Cross-encoder vs. bi-encoder.

  • Bi-encoder (the embedding model in vector search): embeds query and document independently. Fast — embeddings can be precomputed at index time. Lossy — independent encoding loses interaction signal.
  • Cross-encoder (the reranker): takes (query, document) as joint input, produces one score. Slow — one model call per pair, can't precompute. Accurate — joint attention captures fine-grained relevance.

When to use which.

The two-stage pattern uses both: bi-encoder for fast initial retrieval (the top 50–100 candidates), then cross-encoder to rerank down to the top 5–15. This combines the speed of bi-encoder retrieval with the accuracy of cross-encoder scoring. It's the standard production answer.

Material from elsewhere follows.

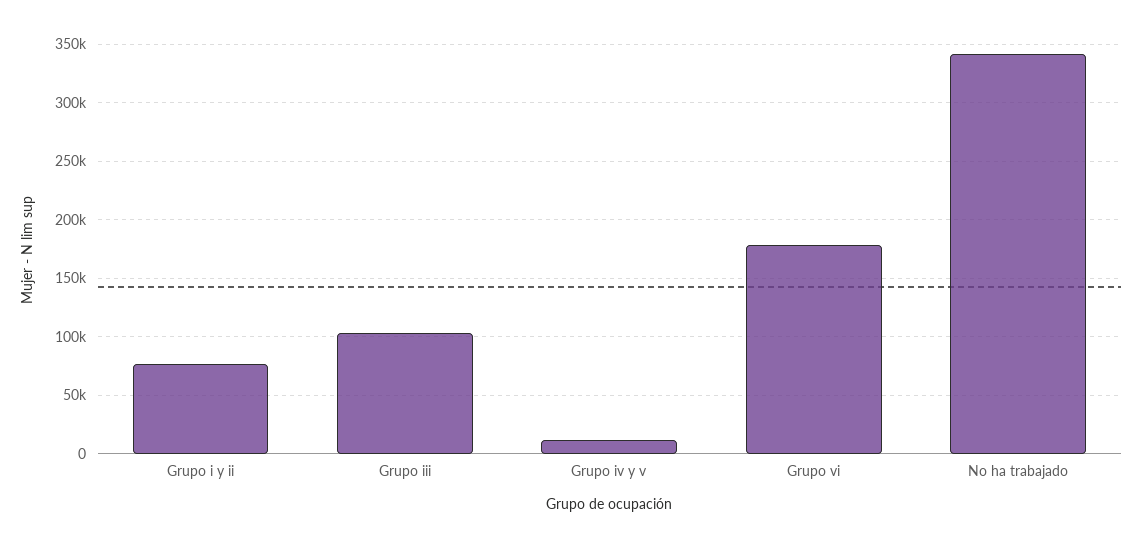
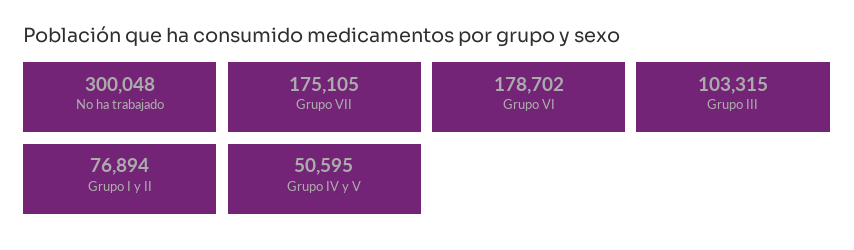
Grupo iv y v: 10000 -> 50595
No ha trabajado: 340000 -> 300048
Grupo VII: none -> 175105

Common cross-encoder models.

BGE-Reranker, Cohere Rerank (hosted), Voyage Rerank (hosted), mxbai-rerank, ms-marco-MiniLM cross-encoders (classic). Choice trades cost against accuracy; the eval harness picks the right one for your specific query distribution.

Frequently asked.

What is a cross-encoder?
A cross-encoder is a neural model that takes a query and a candidate passage as a single joint input and produces one relevance score for the pair. It's used in the rerank step of production retrieval pipelines. Slower than bi-encoder embedding lookup, but 10–20 points more accurate on most benchmarks.
When should I use a cross-encoder vs. a bi-encoder?
Use both, in sequence. Bi-encoder for the first-stage retrieval (fast, embeddings precomputed at index time). Cross-encoder for the rerank step over the top-K candidates (slow per call, but accuracy gain dominates the marginal latency). This two-stage pattern is the standard production answer.
How much slower is a cross-encoder?
Per scoring call, much slower — the model has to run a forward pass on the (query, document) pair. In practice, reranking the top 50 candidates with a hosted reranker adds ~150–300ms to the pipeline. For 95% of production RAG workflows the latency hit is worth the accuracy gain.
Are cross-encoder models the same as LLM graders?
Different shapes. Cross-encoders are small (often <100M parameters) and output a single scalar score per pair — purpose-built for relevance. LLM graders are full language models that read a rubric and produce a score with reasoning. Cross-encoders are faster and cheaper; LLM graders are more flexible. Different jobs.